Custom recipes (archive, read-only) - Page 90

kiklop74 · 02-03-2010, 06:35 AM

New recipe for TidBITS:

kiklop74 · 02-03-2010, 06:52 AM

New recipe for Gizmodo:

kiklop74 · 02-03-2010, 07:16 AM

New recipe for News Straits Times from Malaysia:

TBR · 02-03-2010, 08:04 AM

I'm still having trouble to get a recipe for

http://p.yimg.com/bw/rss/nachrichten/bundeswehr.xml

cleared of unnecessary clutter, am still getting artifacts.
The modified basic news recipe works in principle and removes much of the clutter but still includes, among others, a "ghost" of an add:

Quote:

class AdvancedUserRecipe1264591440(BasicNewsRecipe):
title = u'Bundeswehr'
oldest_article = 7
max_articles_per_feed = 100
remove_tags_after = dict(name='div', attrs={'id':'content'})
remove_tags_before = dict(name='div', attrs={'id':'content'})
feeds = [(u'Bundeswehr in AFP und AP', u'http://p.yimg.com/bw/rss/nachrichten/bundeswehr.xml')]

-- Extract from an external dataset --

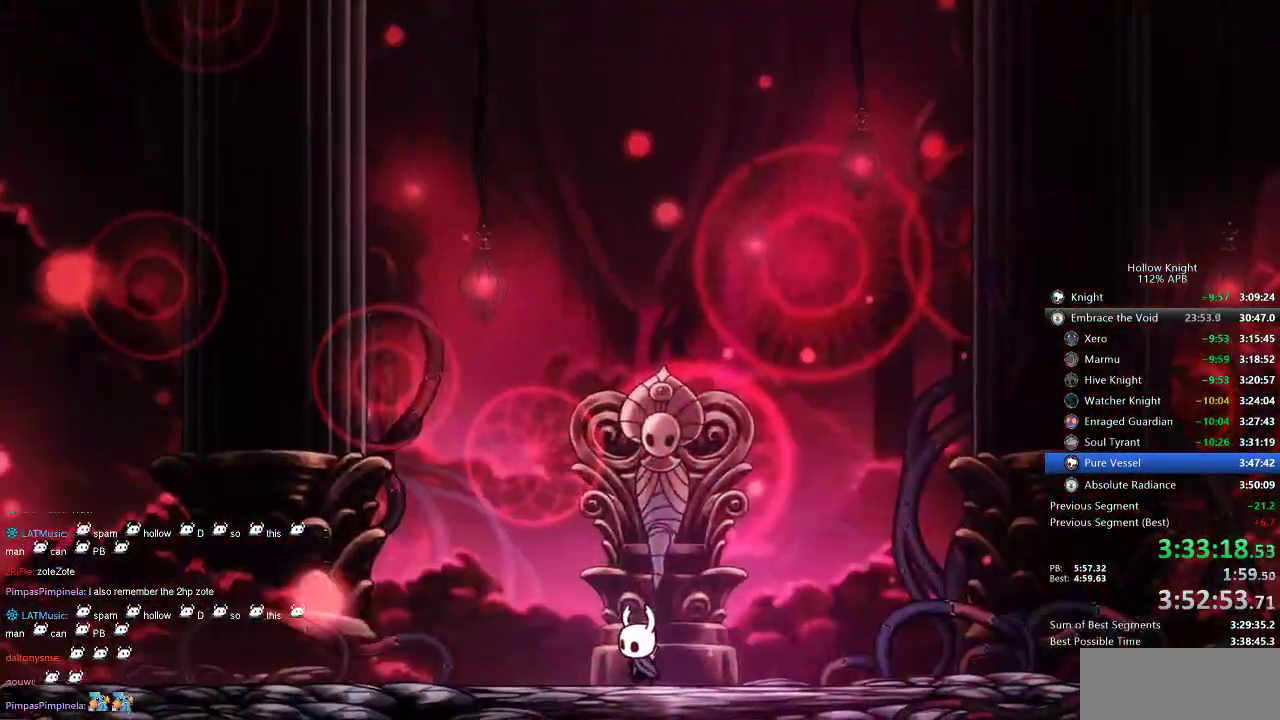
{"keys": ["nail"], "events": []}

Could anyone jump in with advice?

I want to get a "filtered" recipe going to scan several rss-feeds and filter out all articles that don't contain certain keywords so that only news items that do contain those keywords are included in the created e-book, thus creating an instant press review on a certain theme/person/event etc. Kovidgoyal has confirmed the possibility of doing this with calibre:

Quote:

Originally Posted by kovidgoyal

If you've seen http://bazaar.launchpad.net/~kovid/c.../feeds/news.py

there's not much more I can tell you. Basically, you can completely customize the news download process by overring the methods of that class. So if you want to create a compsite recipe you would create a parse_index method that will list all the current articles in your various news sources. Then you would override postprocess_html to check for the required keywords and if absent return None

but I'm afraid that this is currently beyond my programming/scripting skills. As this would be a rather extensive recipe I'm hesitant to simply request it in this forum but could someone post a recipe with a keyword filter so I can learn from the example?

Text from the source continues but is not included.